Source material =
════════════════════

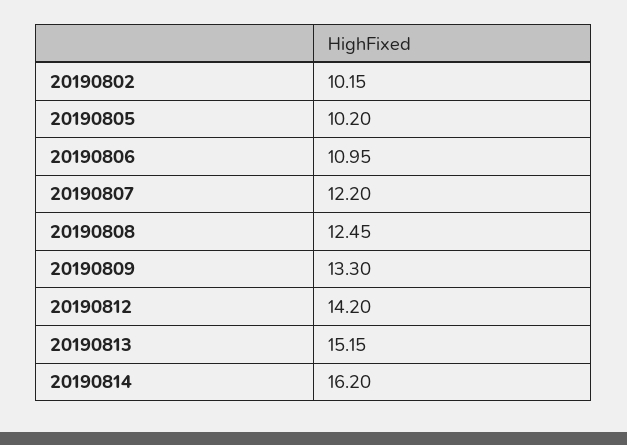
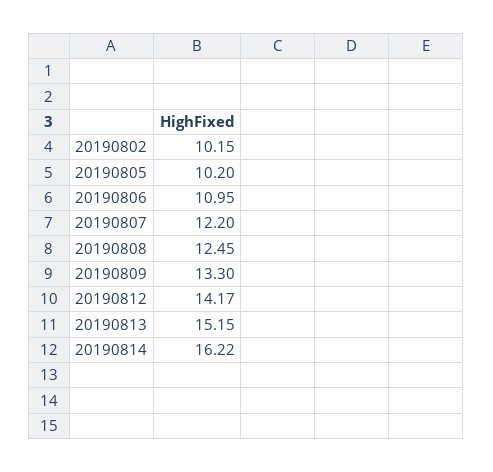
  {
    "20190802": 10.15,
    "20190805": 10.2,
    "20190806": 10.95,
    "20190807": 12.2,
    "20190808": 12.45,
    "20190809": 13.3,
-   "20190812": 14.2,
+   "20190812": 14.17,
    "20190813": 15.15,
-   "20190814": 16.2
+   "20190814": 16.22
  }

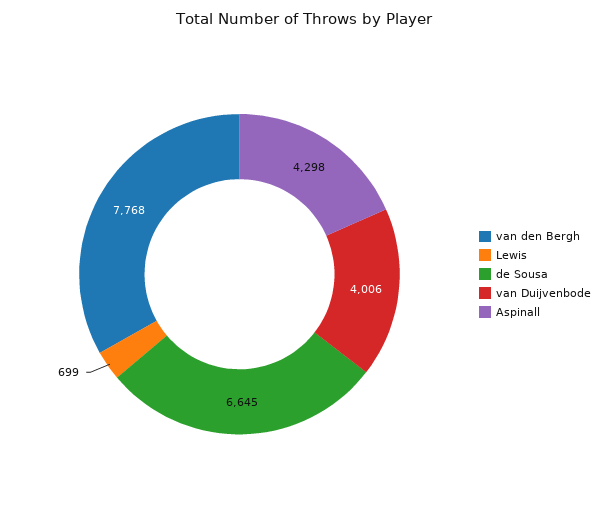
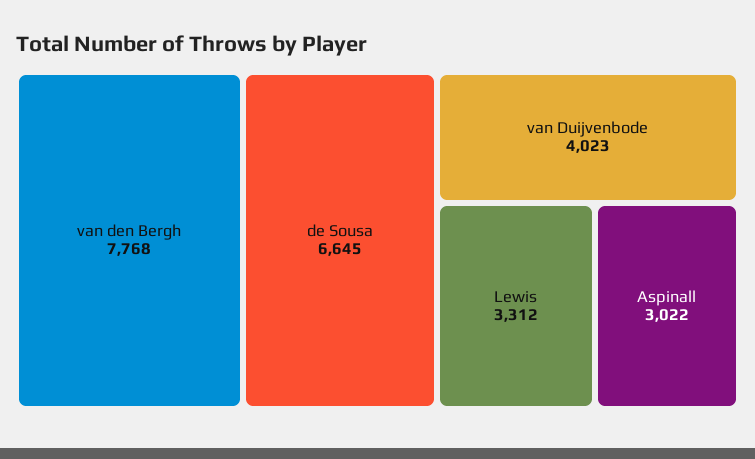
  {
    "van den Bergh": 7768,
-   "Lewis": 699,
+   "Lewis": 3312,
    "de Sousa": 6645,
-   "van Duijvenbode": 4006,
+   "van Duijvenbode": 4023,
-   "Aspinall": 4298
+   "Aspinall": 3022
  }

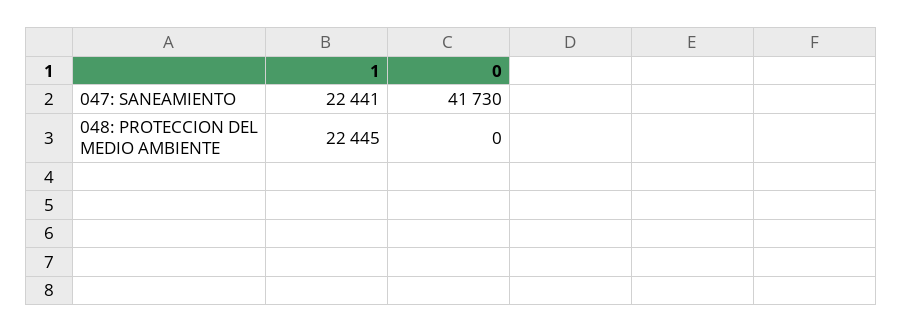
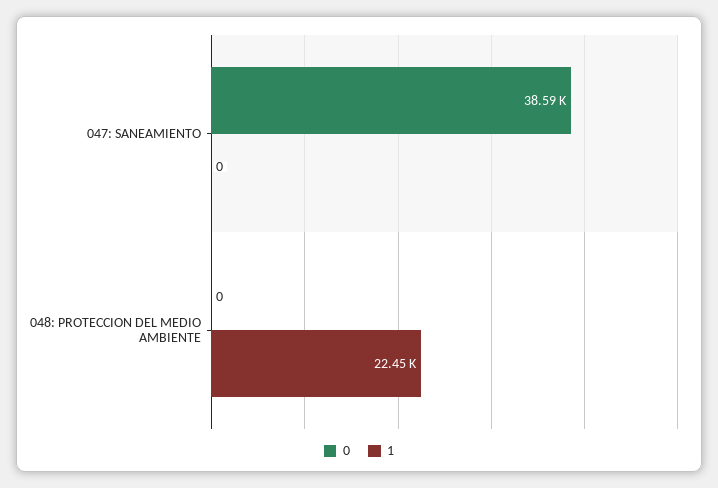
  {
    "1": {
-     "047: SANEAMIENTO": 22441,
+     "047: SANEAMIENTO": 0,
      "048: PROTECCION DEL MEDIO AMBIENTE": 22445
    },
    "0": {
-     "047: SANEAMIENTO": 41730,
+     "047: SANEAMIENTO": 38590,
      "048: PROTECCION DEL MEDIO AMBIENTE": 0
    }
  }

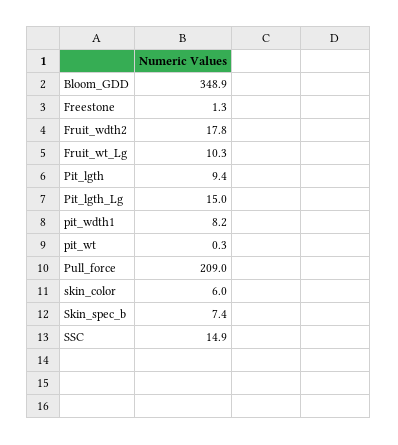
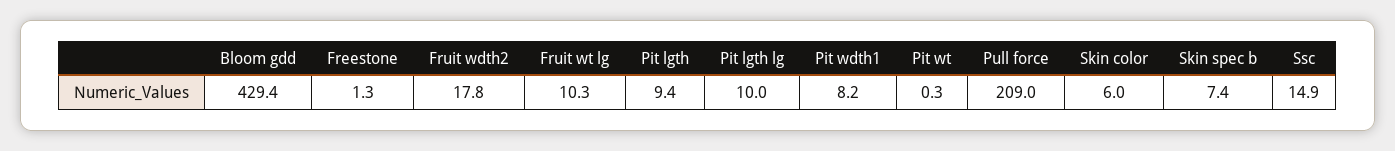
  {
-   "Bloom_GDD": 348.9,
+   "Bloom_GDD": 429.4,
    "Freestone": 1.3,
    "Fruit_wdth2": 17.8,
    "Fruit_wt_Lg": 10.3,
    "Pit_lgth": 9.4,
-   "Pit_lgth_Lg": 15,
+   "Pit_lgth_Lg": 10,
    "pit_wdth1": 8.2,
    "pit_wt": 0.3,
    "Pull_force": 209,
    "skin_color": 6,
    "Skin_spec_b": 7.4,
    "SSC": 14.9
  }

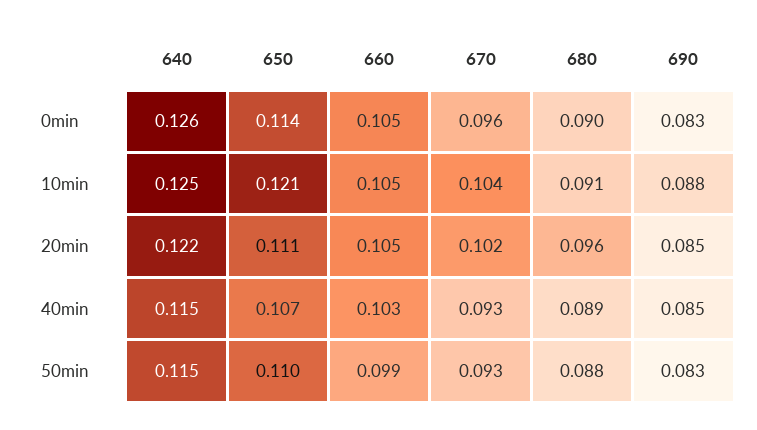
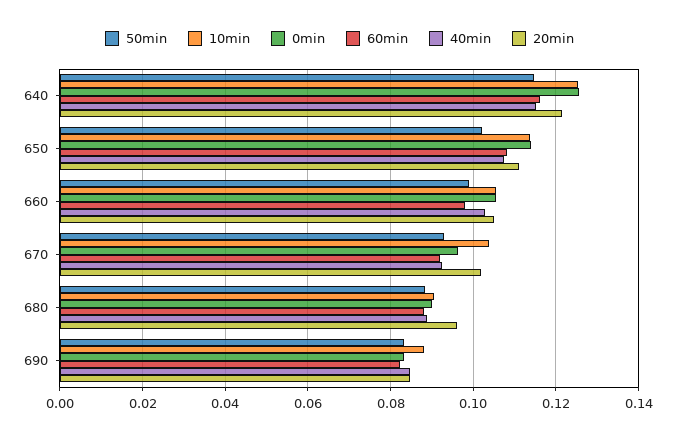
  {
    "0min": {
      "640": 0.126,
      "650": 0.114,
      "660": 0.105,
      "670": 0.096,
      "680": 0.09,
      "690": 0.083
    },
    "10min": {
      "640": 0.125,
-     "650": 0.121,
+     "650": 0.114,
      "660": 0.105,
      "670": 0.104,
      "680": 0.091,
      "690": 0.088
    },
    "20min": {
      "640": 0.122,
      "650": 0.111,
      "660": 0.105,
      "670": 0.102,
      "680": 0.096,
      "690": 0.085
    },
    "40min": {
      "640": 0.115,
      "650": 0.107,
      "660": 0.103,
      "670": 0.093,
      "680": 0.089,
      "690": 0.085
    },
    "50min": {
      "640": 0.115,
-     "650": 0.11,
+     "650": 0.102,
      "660": 0.099,
      "670": 0.093,
      "680": 0.088,
      "690": 0.083
-   }
+   },
+   "60min": {
+     "640": 0.116,
+     "650": 0.108,
+     "660": 0.098,
+     "670": 0.092,
+     "680": 0.088,
+     "690": 0.082
+   }
  }

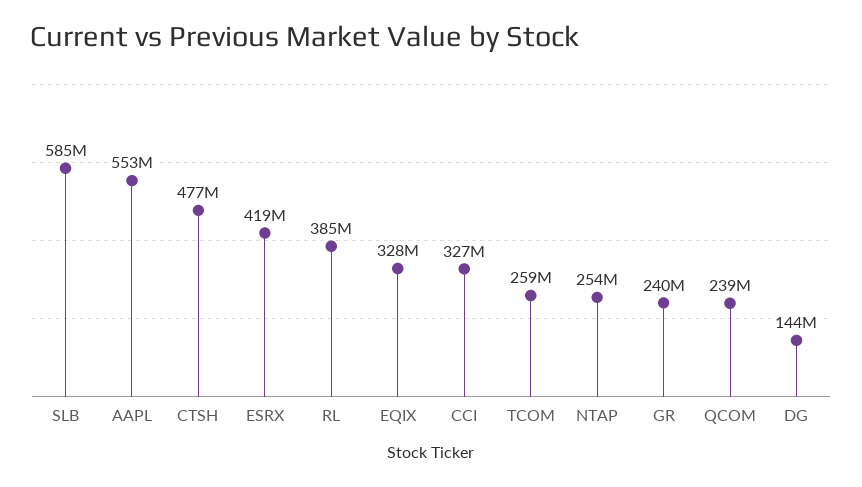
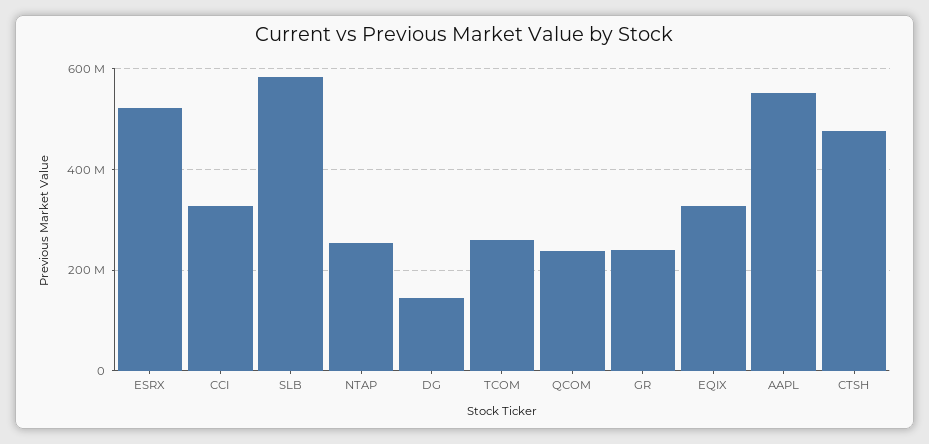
  {
    "SLB": 585000000,
    "AAPL": 553000000,
    "CTSH": 477000000,
-   "ESRX": 419000000,
+   "ESRX": 520000000,
-   "RL": 385000000,
    "EQIX": 328000000,
    "CCI": 327000000,
    "TCOM": 259000000,
    "NTAP": 254000000,
    "GR": 240000000,
    "QCOM": 239000000,
    "DG": 144000000
  }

════════════════════

Assignment = The expected answer is the whole listing above, copied exactly, with images excluded.

Written reply =
  {
    "20190802": 10.15,
    "20190805": 10.2,
    "20190806": 10.95,
    "20190807": 12.2,
    "20190808": 12.45,
    "20190809": 13.3,
-   "20190812": 14.2,
+   "20190812": 14.17,
    "20190813": 15.15,
-   "20190814": 16.2
+   "20190814": 16.22
  }

  {
    "van den Bergh": 7768,
-   "Lewis": 699,
+   "Lewis": 3312,
    "de Sousa": 6645,
-   "van Duijvenbode": 4006,
+   "van Duijvenbode": 4023,
-   "Aspinall": 4298
+   "Aspinall": 3022
  }

  {
    "1": {
-     "047: SANEAMIENTO": 22441,
+     "047: SANEAMIENTO": 0,
      "048: PROTECCION DEL MEDIO AMBIENTE": 22445
    },
    "0": {
-     "047: SANEAMIENTO": 41730,
+     "047: SANEAMIENTO": 38590,
      "048: PROTECCION DEL MEDIO AMBIENTE": 0
    }
  }

  {
-   "Bloom_GDD": 348.9,
+   "Bloom_GDD": 429.4,
    "Freestone": 1.3,
    "Fruit_wdth2": 17.8,
    "Fruit_wt_Lg": 10.3,
    "Pit_lgth": 9.4,
-   "Pit_lgth_Lg": 15,
+   "Pit_lgth_Lg": 10,
    "pit_wdth1": 8.2,
    "pit_wt": 0.3,
    "Pull_force": 209,
    "skin_color": 6,
    "Skin_spec_b": 7.4,
    "SSC": 14.9
  }

  {
    "0min": {
      "640": 0.126,
      "650": 0.114,
      "660": 0.105,
      "670": 0.096,
      "680": 0.09,
      "690": 0.083
    },
    "10min": {
      "640": 0.125,
-     "650": 0.121,
+     "650": 0.114,
      "660": 0.105,
      "670": 0.104,
      "680": 0.091,
      "690": 0.088
    },
    "20min": {
      "640": 0.122,
      "650": 0.111,
      "660": 0.105,
      "670": 0.102,
      "680": 0.096,
      "690": 0.085
    },
    "40min": {
      "640": 0.115,
      "650": 0.107,
      "660": 0.103,
      "670": 0.093,
      "680": 0.089,
      "690": 0.085
    },
    "50min": {
      "640": 0.115,
-     "650": 0.11,
+     "650": 0.102,
      "660": 0.099,
      "670": 0.093,
      "680": 0.088,
      "690": 0.083
-   }
+   },
+   "60min": {
+     "640": 0.116,
+     "650": 0.108,
+     "660": 0.098,
+     "670": 0.092,
+     "680": 0.088,
+     "690": 0.082
+   }
  }

  {
    "SLB": 585000000,
    "AAPL": 553000000,
    "CTSH": 477000000,
-   "ESRX": 419000000,
+   "ESRX": 520000000,
-   "RL": 385000000,
    "EQIX": 328000000,
    "CCI": 327000000,
    "TCOM": 259000000,
    "NTAP": 254000000,
    "GR": 240000000,
    "QCOM": 239000000,
    "DG": 144000000
  }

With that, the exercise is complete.